The Samoan moss spider, the world’s smallest arachnid at a third of a millimeter, is nearly invisible to the human eye. The largest spider in the world is the goliath bird eater tarantula, which weighs 142 grams and is about the size of a dinner plate. For reference, that is about the same difference in scale between that same tarantula and a bottlenose dolphin.

And yet the bigger spider does not act in more complex ways than its tiny counterpart. “Insects and spiders and the like—in terms of absolute size—have among the tiniest brains we’ve come across,” says William Wcislo, a scientist at the Smithsonian Tropical Research Institute in Panama City. “But their behavior, as far as we can see, is as sophisticated as things that have relatively large brains. So then there’s the question: How do they do that?”

No one would argue that a tarantula is as smart as a dolphin or that having a really big brain is not an excellent way to perform complicated tasks. But a growing number of scientists are asking whether it is the only way. Do you need a big brain to hunt elusive prey, design complicated structures or produce complex social dynamics?
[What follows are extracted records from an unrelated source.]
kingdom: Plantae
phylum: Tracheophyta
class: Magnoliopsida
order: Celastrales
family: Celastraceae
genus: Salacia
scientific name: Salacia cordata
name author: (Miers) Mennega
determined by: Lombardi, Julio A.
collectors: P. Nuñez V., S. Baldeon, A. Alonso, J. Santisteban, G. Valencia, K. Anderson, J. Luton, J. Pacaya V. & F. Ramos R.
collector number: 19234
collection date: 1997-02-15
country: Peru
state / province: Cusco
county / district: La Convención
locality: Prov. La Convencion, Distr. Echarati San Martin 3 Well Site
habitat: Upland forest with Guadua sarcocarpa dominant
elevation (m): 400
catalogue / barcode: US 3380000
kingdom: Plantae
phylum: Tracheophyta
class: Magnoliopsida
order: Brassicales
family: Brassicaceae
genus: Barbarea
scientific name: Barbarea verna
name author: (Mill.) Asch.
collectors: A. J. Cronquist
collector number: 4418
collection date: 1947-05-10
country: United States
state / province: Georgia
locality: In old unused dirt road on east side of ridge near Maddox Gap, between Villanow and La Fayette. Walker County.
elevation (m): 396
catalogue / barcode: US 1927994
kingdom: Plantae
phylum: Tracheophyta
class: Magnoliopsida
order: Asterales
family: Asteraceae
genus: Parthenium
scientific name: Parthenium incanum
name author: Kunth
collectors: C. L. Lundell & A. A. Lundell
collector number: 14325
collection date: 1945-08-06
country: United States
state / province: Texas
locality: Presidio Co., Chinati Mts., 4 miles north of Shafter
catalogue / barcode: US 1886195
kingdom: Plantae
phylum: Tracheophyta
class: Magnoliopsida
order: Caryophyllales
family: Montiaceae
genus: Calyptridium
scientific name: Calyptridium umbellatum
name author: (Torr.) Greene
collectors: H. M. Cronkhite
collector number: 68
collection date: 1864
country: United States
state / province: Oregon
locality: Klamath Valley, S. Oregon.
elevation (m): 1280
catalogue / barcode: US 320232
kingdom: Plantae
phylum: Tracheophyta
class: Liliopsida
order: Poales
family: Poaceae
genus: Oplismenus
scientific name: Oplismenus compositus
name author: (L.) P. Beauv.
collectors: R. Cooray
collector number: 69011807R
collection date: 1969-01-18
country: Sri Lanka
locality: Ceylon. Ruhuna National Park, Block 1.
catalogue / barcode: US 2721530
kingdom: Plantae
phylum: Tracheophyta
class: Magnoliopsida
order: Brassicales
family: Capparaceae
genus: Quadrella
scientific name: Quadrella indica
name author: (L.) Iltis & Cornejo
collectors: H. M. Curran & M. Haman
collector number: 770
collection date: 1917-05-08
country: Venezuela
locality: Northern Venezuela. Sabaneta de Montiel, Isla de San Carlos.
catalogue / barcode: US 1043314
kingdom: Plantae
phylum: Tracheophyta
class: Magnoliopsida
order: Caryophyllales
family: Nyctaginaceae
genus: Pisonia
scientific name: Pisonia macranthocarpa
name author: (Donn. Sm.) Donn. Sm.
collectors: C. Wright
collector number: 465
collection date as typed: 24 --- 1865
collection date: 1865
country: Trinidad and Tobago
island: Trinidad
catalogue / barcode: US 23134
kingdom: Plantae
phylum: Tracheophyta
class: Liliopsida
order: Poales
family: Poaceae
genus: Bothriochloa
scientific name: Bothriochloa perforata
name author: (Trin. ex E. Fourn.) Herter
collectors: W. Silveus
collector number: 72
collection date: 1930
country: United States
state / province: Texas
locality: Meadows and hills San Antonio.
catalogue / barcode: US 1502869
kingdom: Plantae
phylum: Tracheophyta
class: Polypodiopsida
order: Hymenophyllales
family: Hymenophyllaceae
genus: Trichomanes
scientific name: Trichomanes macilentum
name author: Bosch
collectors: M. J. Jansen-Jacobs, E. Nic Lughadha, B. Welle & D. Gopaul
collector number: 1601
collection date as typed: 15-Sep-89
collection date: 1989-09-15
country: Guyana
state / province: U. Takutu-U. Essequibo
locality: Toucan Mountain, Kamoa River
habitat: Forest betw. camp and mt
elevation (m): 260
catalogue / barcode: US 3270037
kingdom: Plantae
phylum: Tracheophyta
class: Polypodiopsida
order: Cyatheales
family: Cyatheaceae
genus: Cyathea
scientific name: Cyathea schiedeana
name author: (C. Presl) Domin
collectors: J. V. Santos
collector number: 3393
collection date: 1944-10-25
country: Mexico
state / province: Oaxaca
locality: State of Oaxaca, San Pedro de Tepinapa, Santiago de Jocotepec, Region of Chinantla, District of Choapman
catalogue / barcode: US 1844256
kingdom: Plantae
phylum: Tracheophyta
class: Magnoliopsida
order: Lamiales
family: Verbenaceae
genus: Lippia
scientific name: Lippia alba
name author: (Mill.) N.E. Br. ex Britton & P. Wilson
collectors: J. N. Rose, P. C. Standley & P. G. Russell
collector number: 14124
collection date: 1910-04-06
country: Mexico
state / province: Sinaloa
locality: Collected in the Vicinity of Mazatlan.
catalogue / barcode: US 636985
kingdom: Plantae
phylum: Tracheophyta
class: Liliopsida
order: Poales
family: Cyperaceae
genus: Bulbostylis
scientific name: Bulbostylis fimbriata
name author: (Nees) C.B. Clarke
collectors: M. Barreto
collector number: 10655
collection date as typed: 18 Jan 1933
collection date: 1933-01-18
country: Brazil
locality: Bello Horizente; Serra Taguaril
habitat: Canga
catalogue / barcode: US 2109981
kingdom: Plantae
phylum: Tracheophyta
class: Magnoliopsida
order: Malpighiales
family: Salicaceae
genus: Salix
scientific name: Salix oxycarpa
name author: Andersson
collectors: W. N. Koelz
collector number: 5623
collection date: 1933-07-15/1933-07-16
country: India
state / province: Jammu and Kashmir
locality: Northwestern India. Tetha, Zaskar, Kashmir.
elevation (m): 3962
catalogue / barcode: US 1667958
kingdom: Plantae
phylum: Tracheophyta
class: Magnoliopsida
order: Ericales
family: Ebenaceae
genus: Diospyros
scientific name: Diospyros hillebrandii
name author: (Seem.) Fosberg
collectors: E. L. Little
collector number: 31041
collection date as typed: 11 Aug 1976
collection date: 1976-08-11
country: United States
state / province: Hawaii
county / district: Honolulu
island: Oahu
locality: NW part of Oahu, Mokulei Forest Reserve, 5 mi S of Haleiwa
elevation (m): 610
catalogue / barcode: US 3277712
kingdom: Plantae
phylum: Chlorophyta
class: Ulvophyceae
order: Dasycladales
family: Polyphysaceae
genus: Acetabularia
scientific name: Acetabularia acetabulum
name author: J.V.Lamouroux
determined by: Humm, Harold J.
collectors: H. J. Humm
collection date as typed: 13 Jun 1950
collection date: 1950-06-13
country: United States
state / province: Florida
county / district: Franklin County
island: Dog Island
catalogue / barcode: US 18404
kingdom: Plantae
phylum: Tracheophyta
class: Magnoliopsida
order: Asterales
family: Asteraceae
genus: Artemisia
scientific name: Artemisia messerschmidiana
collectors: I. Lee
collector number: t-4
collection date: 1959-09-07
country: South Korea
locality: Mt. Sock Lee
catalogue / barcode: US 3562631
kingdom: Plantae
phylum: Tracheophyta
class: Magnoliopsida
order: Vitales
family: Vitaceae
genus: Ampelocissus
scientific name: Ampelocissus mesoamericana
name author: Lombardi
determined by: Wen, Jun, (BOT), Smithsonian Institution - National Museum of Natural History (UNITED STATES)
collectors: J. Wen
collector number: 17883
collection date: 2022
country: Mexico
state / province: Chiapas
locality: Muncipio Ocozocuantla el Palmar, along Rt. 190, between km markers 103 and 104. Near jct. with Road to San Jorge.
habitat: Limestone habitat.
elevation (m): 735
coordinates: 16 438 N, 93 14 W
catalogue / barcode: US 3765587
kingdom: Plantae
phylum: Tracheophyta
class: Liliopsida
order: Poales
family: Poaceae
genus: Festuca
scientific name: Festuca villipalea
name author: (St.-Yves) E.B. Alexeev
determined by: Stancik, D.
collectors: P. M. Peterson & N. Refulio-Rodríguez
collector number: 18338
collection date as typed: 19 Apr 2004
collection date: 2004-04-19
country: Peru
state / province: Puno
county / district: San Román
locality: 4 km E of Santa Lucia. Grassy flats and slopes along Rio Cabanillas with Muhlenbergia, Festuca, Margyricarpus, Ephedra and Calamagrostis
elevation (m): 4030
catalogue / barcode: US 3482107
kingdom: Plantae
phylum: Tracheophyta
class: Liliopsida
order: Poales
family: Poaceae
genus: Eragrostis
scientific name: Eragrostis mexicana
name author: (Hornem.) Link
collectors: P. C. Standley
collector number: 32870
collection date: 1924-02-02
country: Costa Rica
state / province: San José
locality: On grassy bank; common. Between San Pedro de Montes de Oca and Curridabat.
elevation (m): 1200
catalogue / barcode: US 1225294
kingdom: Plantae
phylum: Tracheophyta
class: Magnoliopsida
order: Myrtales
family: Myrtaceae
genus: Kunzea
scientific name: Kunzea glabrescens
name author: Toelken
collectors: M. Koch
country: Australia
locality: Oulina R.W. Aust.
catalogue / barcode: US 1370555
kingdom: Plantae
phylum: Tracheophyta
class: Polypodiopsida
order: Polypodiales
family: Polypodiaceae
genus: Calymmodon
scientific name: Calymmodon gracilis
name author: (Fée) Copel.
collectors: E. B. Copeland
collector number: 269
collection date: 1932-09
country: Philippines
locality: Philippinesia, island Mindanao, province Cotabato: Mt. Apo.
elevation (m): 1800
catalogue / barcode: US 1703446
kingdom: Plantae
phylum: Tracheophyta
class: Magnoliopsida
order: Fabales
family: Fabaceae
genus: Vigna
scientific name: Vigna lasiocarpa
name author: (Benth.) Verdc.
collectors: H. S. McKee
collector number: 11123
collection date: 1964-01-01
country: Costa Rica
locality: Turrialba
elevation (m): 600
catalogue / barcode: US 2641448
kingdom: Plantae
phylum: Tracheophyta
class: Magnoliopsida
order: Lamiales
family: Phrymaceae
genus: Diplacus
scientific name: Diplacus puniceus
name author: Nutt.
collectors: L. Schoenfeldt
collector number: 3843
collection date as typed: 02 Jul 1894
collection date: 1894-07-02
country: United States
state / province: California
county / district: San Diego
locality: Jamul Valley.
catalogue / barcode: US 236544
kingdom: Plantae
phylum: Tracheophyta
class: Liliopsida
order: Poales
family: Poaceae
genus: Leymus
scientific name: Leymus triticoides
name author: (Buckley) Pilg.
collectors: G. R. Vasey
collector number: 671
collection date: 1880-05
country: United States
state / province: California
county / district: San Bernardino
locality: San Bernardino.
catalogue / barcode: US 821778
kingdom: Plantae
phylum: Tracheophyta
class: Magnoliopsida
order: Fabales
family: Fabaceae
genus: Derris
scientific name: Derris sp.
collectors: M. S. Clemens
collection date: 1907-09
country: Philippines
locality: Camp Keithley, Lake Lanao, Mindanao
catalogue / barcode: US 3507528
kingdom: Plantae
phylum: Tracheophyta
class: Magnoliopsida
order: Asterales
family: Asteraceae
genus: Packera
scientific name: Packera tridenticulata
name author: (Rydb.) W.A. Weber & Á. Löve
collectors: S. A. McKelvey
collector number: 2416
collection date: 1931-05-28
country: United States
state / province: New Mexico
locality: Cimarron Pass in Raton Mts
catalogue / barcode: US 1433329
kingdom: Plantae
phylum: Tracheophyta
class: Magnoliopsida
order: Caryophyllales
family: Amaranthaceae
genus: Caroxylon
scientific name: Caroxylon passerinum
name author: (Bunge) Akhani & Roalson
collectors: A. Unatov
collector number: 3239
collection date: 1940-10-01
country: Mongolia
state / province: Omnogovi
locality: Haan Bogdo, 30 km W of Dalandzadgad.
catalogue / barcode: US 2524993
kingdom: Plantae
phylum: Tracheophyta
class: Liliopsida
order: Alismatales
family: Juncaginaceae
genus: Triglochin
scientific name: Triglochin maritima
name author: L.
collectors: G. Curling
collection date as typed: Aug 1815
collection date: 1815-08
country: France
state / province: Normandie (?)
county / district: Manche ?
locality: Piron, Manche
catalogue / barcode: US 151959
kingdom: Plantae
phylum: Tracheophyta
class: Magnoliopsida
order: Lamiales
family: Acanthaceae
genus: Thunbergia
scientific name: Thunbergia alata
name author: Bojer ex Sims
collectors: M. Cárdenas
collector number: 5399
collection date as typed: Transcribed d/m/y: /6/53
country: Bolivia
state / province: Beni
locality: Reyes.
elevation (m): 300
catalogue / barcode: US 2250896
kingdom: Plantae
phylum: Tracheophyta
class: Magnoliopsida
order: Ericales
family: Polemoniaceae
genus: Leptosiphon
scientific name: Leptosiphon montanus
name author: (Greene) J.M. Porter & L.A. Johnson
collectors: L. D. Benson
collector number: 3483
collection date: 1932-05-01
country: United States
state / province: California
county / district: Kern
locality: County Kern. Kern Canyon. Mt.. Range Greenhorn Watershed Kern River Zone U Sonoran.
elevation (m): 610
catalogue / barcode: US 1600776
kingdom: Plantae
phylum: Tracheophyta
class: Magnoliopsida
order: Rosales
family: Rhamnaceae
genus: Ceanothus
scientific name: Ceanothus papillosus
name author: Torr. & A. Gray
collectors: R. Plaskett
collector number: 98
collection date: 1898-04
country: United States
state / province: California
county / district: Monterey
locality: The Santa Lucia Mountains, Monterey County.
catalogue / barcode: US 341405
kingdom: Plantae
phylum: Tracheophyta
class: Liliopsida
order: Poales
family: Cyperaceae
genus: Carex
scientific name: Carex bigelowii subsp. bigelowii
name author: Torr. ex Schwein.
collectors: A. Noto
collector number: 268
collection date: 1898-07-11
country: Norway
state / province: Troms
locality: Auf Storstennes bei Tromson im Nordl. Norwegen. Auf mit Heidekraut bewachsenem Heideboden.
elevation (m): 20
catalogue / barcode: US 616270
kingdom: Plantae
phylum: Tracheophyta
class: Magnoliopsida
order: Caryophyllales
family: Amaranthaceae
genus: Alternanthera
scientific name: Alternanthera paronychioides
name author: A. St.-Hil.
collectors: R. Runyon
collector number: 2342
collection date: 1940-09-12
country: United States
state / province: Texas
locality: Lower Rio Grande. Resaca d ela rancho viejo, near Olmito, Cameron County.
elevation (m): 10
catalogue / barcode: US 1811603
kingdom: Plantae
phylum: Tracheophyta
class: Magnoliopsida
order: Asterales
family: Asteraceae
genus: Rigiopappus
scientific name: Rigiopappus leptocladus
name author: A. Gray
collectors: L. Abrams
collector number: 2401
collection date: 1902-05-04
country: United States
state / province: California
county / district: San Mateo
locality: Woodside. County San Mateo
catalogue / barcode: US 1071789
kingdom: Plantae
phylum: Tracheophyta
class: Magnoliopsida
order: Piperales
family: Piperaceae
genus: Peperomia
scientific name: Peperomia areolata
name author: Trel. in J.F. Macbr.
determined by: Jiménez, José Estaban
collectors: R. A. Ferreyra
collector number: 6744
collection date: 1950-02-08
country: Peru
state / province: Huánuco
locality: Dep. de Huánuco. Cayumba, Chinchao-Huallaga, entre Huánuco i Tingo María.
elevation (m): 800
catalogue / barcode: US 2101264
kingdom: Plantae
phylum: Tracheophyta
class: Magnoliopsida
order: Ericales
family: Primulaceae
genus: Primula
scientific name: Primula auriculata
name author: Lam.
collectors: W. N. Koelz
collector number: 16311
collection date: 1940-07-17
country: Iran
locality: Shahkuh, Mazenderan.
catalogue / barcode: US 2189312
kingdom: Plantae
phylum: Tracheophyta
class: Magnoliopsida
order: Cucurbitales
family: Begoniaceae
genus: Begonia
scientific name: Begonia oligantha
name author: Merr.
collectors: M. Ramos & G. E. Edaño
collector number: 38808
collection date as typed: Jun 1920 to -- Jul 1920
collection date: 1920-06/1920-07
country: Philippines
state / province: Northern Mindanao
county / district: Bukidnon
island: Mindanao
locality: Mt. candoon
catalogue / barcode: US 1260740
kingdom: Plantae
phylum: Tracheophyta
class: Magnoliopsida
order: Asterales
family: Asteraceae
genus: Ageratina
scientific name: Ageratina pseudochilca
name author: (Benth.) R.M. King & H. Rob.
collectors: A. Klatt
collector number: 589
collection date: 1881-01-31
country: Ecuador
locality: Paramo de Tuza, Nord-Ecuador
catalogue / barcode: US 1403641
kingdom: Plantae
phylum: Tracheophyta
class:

For generations scientists have wondered how intelligent creatures developed large brains to perform complicated tasks. But Wcislo is part of a small community of scientists less interested in how brains have grown than how they have shrunk and yet shockingly still perform tasks as well as or better than similar species much larger in size. In other words, it is what scientists call brain miniaturization, not unlike the scaling down in size of the transistors in a computer chip. This research, in fact, may hold clues to innovative design strategies that engineers might incorporate in future generations of computers.

Scientists interested in brain miniaturization often refer to something called Haller’s rule, proposed by German neuroscientist Bernhard Rensch and named for the 18th-century father of physiology, Albrecht von Haller. It holds that smaller creatures will have smaller brains but that the ratio of brain to body size will actually go up. And what is amazing is that few if any creatures on earth violate this rule. “It’s extremely general, and it’s been known for a long time. And there seem to be no good ideas as to why in the world it’s true,” says William Eberhard, a spider researcher and frequent collaborator with Wcislo, who also works at the Tropical Research Institute.